Again, I've strayed, and again, I'm kind of sorry about it but not really. Mark Trail sucks bunches, and it's hard to stay the course. At this point, I guess i'm only apologizing to myself, so I should probably shutup about it. Onward--
July 21, 2009
Extremely well-shaded critters look on as Mark wills a Jeep Wrangler across the big blue ether toward a hospital. The motive is unclear, but the circumstancial evidence is overwhelming -- Walter Matthau has returned from the grave to shoot Joey Williams, and he's brought a garish tangerine outfit with him. The kind of outfit nobody will notice you wearing as you leave a crime scene.

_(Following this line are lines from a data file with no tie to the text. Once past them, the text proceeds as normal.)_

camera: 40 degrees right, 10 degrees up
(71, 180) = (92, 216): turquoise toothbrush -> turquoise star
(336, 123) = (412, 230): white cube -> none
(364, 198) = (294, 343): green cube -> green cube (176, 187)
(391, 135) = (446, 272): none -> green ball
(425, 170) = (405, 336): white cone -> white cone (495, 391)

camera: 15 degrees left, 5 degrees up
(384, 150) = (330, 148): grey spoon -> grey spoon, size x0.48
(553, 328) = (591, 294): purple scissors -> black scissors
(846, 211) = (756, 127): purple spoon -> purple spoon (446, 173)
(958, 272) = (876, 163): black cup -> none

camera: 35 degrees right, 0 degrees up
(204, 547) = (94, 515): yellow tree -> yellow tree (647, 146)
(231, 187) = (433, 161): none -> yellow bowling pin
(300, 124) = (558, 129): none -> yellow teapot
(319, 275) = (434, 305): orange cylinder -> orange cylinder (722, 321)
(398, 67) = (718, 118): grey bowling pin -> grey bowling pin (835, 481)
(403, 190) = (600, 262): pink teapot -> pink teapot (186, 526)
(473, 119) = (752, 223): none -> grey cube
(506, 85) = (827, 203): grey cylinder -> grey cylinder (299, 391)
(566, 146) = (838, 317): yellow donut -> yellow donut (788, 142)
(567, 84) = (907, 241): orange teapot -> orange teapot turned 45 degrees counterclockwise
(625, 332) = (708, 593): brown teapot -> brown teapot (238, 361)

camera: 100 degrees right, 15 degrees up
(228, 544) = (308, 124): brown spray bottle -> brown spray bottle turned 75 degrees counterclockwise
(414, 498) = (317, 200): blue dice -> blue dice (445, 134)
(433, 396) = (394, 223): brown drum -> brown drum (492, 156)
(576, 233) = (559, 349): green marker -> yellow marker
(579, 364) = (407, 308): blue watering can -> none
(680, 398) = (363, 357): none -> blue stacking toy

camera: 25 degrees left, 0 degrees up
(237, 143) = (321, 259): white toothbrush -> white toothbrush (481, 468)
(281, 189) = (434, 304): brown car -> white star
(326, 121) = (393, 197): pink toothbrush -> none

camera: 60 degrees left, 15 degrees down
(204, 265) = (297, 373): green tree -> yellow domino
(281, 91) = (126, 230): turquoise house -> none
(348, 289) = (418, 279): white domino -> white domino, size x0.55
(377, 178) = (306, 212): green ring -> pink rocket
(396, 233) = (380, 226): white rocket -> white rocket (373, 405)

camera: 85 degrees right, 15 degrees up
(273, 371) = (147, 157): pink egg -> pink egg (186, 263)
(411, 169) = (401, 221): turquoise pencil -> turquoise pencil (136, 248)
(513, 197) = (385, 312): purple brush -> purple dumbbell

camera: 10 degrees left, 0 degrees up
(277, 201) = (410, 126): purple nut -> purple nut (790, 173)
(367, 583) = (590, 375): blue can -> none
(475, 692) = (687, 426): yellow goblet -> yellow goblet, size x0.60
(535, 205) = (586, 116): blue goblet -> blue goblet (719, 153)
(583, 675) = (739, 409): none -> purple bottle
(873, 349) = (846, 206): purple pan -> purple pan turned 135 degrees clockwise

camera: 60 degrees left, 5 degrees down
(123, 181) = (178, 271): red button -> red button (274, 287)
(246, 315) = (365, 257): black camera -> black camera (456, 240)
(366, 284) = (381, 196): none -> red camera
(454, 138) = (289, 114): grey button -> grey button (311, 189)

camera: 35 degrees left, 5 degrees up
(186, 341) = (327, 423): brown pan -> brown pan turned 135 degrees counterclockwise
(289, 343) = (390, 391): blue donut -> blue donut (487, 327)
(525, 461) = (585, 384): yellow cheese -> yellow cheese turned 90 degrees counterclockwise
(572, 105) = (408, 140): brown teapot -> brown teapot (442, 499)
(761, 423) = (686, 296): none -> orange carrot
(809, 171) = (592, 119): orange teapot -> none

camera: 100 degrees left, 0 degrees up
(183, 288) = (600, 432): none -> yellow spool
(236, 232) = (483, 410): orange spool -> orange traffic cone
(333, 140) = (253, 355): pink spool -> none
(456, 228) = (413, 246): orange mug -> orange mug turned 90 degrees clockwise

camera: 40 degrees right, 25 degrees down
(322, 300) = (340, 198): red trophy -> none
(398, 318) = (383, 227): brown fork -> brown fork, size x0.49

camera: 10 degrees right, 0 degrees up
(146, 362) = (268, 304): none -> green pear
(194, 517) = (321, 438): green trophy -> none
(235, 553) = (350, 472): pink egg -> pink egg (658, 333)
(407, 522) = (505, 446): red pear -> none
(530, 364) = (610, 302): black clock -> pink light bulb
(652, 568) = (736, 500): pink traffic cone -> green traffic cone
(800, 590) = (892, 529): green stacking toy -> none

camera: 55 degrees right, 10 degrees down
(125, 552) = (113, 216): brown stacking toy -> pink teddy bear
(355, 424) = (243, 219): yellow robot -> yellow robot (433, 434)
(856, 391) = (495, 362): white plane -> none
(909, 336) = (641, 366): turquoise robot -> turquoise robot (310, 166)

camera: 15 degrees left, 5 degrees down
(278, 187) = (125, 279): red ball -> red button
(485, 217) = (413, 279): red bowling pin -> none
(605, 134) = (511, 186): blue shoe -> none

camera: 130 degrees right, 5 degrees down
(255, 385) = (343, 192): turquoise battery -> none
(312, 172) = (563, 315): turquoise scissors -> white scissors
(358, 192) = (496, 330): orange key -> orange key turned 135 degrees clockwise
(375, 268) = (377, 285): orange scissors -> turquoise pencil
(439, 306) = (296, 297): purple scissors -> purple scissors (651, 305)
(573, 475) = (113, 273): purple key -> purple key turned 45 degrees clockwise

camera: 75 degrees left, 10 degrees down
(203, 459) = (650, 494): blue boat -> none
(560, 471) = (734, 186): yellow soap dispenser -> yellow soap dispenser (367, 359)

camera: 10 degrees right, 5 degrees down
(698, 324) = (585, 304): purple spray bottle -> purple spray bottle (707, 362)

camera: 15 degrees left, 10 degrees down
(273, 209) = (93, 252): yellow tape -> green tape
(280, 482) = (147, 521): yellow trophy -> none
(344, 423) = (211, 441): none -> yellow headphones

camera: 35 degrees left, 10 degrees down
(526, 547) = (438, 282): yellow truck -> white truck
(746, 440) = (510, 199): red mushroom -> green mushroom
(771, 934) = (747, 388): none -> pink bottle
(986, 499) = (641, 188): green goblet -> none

Clearly NLR is returning to Mark Trail at a seminal moment in the storyline. How did it come to this?
a few weeks ago....
It wasn't always Jeeps and Joyrides for Mark and Joey. Seems Joey's dumping company done been dropping a few unsolicited drums of toxic crude in Lost Forest, and if there's one thing Mark Trail can't stand, it's a chubby, mulletted version of Mark Trail mussing up his home.
In Lost Forest, terrible hair is indicative of a terrible soul -- Joey's coif, like his conscience, walks a fine line. Once the proud owner of a family trucking operation, Joey has put the reputation of his business in dire straits. Man, fuck those tables.
Joey, a victim of his own compulsions, finds himself carrying out run-of-the-mill evil deeds on behalf of a crime syndicate. A crime syndicate headed, apparently, by the moon.
Joey sure knows how to lean into a phone call, doesn't he?
So here we are. The moon has been playing Joey for a sucker, the action literally spilled out into Mark's hood, and now our woodsy hero is about to go all Gran Torino on the moon and the moon's known associates.